ROBERT DE NİRO, BİR FİLMİNDE 50 DOLARA OYNAMIŞ
1995’de hem yönetip hem de başrolünde oynadığı Cesur Yürek (Braveheart) filmiyle dünya çapında hayran kitlesi edinen Mel Gibson, kariyerinin başlarında kendisine Hoolywood’un kapılarını açan 1979 yapımı Mad Max filminde 15 bin dolara oynadı. Gelibolu (Gallipoli) filminde 35 bin dolar alan oyuncu, 2000 yapımı Vatansever (The Patriot) filminde oynadığında ise 25 milyon dolar gelir elde ederek dikkatleri üzerine çekti.
Sinema tarihinin en iyi oyuncularından biri olarak gösterilen Robert De Niro, kariyerinin dördüncü filmi The Wedding Party’de sadece 50 dolar ücret aldı. De Niro, kendisine dünya çapında ün getiren Taksi Şoförü (Taxi Driver) filminde ise 35 bin dolarla yetindi.
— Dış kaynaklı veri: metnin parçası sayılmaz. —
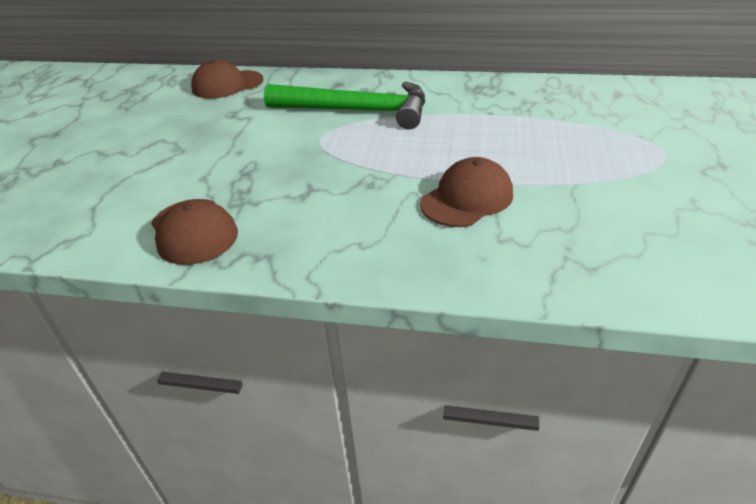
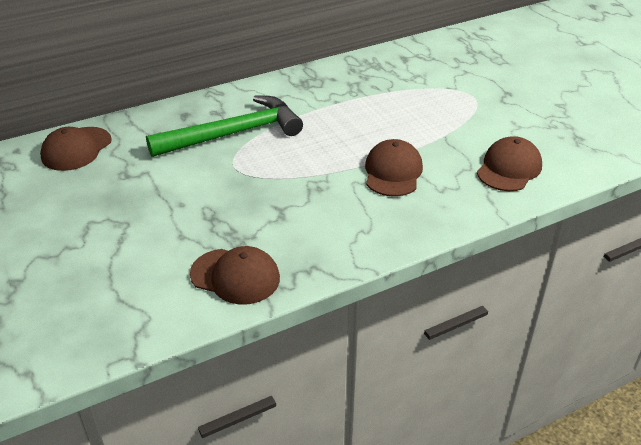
camera: 40 degrees left, 0 degrees up
none -> brown cap [477,136,542,191]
Yönetmenliğini Martin Scorsese’nin yaptığı ve gişede 28 milyon dolarlık iş yapan 1976 yapımı film, Amerikan Film Enstitüsü’nün hazırladığı, tüm zamanların en iyi 100 Amerikan filminin yer aldığı listede uzun süre birinci sırada bulundu.
Şu günlerde film başına ortalama 20 milyon dolar gelir elde eden Brad Pitt, yönetmen Ridley Scott’ın ses getiren filmi (Thelma & Louise)’de oynadığında 6 bin dolar aldı.
Tom Cruise, Paul Thomas Anderson’ın yönettiği 1999 yapımı Manolya (Magnolia) filmi için 100 bin dolar ücret aldı. Cruise, aynı sene oynadığı Gözü Tamamen Kapalı (Eyes Wide Shut) filminde ise ücretini 20 milyon dolar olarak belirledi.